#### EXERCISE DATA ####
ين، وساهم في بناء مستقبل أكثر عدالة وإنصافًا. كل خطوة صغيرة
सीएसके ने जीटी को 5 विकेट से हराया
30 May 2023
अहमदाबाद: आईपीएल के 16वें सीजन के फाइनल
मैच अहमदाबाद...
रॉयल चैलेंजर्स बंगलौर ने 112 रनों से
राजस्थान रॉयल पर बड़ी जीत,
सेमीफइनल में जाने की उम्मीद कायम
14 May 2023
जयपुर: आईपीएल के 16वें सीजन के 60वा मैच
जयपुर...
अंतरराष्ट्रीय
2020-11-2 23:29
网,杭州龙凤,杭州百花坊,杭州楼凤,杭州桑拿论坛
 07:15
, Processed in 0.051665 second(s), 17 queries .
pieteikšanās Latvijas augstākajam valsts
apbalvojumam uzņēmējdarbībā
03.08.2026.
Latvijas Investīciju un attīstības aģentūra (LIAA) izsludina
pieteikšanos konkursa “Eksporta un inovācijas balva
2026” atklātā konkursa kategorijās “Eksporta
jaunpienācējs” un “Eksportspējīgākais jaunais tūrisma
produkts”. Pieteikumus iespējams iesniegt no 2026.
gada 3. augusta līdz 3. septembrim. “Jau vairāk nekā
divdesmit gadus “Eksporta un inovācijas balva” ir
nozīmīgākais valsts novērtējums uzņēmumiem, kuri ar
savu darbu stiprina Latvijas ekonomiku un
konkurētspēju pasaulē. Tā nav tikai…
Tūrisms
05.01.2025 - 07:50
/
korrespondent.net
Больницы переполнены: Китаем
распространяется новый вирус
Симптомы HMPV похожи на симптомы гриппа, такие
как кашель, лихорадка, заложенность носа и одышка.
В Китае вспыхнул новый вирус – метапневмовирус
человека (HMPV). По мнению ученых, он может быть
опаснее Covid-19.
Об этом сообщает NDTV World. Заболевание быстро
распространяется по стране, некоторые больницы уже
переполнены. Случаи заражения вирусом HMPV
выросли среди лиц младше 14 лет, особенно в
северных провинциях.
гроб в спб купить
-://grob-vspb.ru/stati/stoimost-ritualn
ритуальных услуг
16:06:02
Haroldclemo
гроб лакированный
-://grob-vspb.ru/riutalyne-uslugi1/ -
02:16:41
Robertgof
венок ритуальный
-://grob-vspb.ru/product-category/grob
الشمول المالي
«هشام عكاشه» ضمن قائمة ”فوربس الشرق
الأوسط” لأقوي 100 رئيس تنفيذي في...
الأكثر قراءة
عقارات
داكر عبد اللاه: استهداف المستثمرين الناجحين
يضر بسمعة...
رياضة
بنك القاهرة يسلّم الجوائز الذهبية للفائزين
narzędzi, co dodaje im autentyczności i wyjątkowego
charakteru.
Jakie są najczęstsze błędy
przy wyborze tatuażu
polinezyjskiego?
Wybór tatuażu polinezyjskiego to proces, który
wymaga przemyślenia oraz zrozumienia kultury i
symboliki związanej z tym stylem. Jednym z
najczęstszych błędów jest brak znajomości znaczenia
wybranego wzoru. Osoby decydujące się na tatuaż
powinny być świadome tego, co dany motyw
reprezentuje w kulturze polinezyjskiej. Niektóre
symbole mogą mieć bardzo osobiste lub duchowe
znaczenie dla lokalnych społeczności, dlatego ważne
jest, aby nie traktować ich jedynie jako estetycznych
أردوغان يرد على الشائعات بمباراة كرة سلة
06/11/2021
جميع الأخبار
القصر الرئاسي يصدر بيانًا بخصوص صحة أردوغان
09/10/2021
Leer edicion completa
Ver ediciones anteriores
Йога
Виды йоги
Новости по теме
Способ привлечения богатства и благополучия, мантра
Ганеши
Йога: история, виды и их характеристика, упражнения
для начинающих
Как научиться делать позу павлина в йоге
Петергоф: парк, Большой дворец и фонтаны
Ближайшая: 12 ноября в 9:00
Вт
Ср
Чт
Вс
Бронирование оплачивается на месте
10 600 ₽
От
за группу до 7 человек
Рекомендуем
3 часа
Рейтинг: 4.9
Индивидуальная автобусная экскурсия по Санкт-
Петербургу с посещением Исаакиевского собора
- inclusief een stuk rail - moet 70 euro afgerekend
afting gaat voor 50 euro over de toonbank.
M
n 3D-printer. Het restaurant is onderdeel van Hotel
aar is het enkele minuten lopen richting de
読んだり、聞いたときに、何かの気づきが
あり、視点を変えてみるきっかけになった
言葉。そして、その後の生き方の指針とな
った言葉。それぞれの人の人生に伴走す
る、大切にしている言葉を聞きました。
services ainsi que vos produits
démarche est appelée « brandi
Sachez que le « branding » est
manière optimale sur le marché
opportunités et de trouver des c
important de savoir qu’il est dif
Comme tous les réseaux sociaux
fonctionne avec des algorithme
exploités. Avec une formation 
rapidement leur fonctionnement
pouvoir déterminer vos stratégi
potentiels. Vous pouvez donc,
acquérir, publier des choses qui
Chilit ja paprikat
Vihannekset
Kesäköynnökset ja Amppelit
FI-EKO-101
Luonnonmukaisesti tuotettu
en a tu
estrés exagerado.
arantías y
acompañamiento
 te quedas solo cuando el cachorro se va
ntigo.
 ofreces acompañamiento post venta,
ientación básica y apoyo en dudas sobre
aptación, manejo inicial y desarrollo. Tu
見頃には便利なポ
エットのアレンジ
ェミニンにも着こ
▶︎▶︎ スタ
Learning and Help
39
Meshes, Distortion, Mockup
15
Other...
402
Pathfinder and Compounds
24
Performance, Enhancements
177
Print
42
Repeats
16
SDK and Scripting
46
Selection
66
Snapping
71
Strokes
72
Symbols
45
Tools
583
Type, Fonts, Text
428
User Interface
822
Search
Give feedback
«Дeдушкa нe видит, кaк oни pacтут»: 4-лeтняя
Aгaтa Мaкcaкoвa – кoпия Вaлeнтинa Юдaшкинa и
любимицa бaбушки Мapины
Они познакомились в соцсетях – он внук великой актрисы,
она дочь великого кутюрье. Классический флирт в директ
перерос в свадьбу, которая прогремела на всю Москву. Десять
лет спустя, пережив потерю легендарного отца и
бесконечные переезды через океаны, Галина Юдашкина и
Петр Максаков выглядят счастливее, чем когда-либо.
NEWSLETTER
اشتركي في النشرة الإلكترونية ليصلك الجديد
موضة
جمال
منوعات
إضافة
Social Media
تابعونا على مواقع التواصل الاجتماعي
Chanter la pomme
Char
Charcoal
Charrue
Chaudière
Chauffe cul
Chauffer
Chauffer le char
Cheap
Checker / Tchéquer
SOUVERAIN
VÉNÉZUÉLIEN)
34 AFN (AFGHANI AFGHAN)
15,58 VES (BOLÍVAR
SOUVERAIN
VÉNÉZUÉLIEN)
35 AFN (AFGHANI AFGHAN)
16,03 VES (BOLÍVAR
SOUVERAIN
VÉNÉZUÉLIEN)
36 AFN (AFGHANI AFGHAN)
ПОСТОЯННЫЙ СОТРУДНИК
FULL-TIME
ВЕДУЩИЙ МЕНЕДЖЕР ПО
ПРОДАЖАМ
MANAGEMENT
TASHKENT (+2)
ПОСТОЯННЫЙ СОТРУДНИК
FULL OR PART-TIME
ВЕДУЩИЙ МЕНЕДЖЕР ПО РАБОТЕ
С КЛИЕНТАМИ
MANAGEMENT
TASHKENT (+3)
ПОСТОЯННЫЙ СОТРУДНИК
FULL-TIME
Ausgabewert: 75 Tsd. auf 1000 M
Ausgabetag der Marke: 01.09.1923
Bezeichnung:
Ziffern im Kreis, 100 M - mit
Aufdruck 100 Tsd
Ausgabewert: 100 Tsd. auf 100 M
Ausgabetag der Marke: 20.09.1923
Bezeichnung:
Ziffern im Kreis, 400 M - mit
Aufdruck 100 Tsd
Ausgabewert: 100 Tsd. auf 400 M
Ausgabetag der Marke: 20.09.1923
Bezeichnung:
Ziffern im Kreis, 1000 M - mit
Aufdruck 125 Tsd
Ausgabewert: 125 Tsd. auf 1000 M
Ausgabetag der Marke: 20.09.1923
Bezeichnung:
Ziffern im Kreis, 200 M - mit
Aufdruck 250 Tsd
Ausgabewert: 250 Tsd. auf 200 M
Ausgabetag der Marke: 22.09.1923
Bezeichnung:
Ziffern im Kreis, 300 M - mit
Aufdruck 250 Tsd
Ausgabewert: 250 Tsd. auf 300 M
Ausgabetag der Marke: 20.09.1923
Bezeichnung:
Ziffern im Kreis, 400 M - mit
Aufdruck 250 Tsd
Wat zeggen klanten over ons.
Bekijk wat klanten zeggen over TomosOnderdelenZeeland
####
▶ [EXERCISE] If a line of the data holds the string "polinezyjskiego", list it.

▶ [ANSWER AREA]
polinezyjskiego?
Wybór tatuażu polinezyjskiego to proces, który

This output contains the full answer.